Investor interest in single-family rental homes is high, and many who have money in stocks and bonds have considered moving some of their assets to real estate rentals. Of that undecided group, many still gather info, attend seminars, and buy courses to learn more before making an investment decision.
There is nothing wrong with seminars, books, and courses on real estate investment, and all knowledge has value. If you’re in the group still undecided and you haven’t yet invested time and money in paid training or mentorship, these A-B-Cs of rental home investment are to help you to get a fast grip on the basics of successful rental home investing.
A – Analysis
Analysis or research is the most crucial of the processes, as the best investment is one that you’ve thoroughly researched to reduce risk and increase return. Research into the local real estate market, home sales prices, rents, and rental demand is the key to success.
Local market research involves getting the big picture of neighborhoods, where people seem to prefer to live, employment opportunities, age group demographics, and turnover of residents.
Home sales prices can be monitored easily by working with a local real estate agent. They can set up an automated email alert report to let you know every home sale closing with the sold price. You can run a comparison of those sold prices to the list prices to see how much of a discount buyers are getting off the list prices, if any. You can also get automated reports of new listings as they come on the market.

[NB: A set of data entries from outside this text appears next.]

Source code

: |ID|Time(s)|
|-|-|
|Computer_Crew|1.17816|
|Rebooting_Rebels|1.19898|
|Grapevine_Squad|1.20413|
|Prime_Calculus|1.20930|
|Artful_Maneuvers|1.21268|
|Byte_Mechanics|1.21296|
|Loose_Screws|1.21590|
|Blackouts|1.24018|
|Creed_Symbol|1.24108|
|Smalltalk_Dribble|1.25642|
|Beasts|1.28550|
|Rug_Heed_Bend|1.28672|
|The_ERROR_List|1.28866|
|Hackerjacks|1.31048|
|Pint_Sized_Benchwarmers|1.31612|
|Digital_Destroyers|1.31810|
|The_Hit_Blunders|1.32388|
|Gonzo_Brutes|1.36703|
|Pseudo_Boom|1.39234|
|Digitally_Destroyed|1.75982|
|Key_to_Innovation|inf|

Rental research is critical. You need to get a handle on-demand versus supply for rental homes, as well as preferred neighborhoods and home features and amenities. You can monitor rental ads in print and on Craigslist to see where the competition is in pricing. Working backward, you can determine what renters want and where they want it, then what those rents are in that area. You then have the income you can expect, and you can begin the search for properties that fit the bill.
B – Bargain-Hunting
Most investors will tell you that you want to lock in some anticipated profit right at the closing table when you buy the rental home. This means knowing how to calculate home values and then locating good rental candidates. From there, it’s the art of the deal, negotiating to buy at a price that’s below the current market value. This is a starting locked-in profit.
Part of this step is knowing what you’re able to invest in cash, the cost, and payments of a mortgage, and other costs such as property taxes and insurance. What you’re doing before making an offer on a home is determining what you can get for rent and subtracting cash out of pocket and expenses. The result is your monthly cash flow. This is what you take to the bank every month, and you want it to be enough to cover all expenses, including vacancy losses.
C – Control
Once you’re a landlord, you want to closely control your tenants’ behavior and rent collections. Even more important, control your expenses. If you find some expense items increasing and hurting cash flow, act quickly to find better deals, and reduce costs. Check your properties for damages. It’s difficult to bother tenants, even when the lease lets you do so with appropriate notice. What you can do is have good smoke and CO2 detectors in the home and make it your responsibility to change the batteries. Have it in the lease to do it every three or six months. This is the reason to get into the home without making it an “inspection.”
Rental property investment at a profit is as easy as A-B-C if you follow these clear rules.